__TASK DATA__.
▬▬▬▬▬▬▬▬▬▬
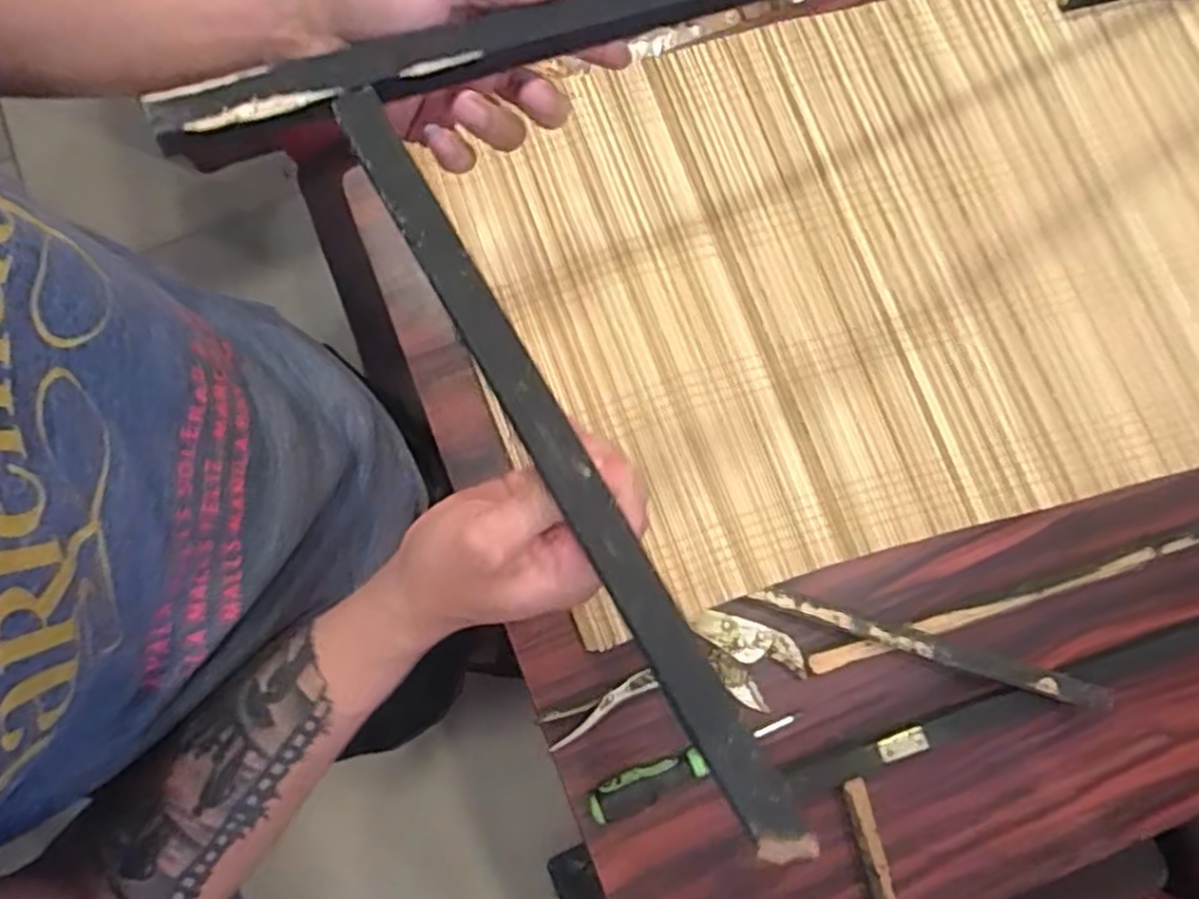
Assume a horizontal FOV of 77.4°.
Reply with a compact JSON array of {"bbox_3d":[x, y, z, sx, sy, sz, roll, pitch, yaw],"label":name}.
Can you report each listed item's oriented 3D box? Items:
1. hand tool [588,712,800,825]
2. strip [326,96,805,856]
▬▬▬▬▬▬▬▬▬▬
__TASK STATEMENT__. Leaving the pictures out, transcribe the entries above exactly as written.

__TASK OUTPUT__.
Assume a horizontal FOV of 77.4°.
Reply with a compact JSON array of {"bbox_3d":[x, y, z, sx, sy, sz, roll, pitch, yaw],"label":name}.
Can you report each listed item's oriented 3D box? Items:
1. hand tool [588,712,800,825]
2. strip [326,96,805,856]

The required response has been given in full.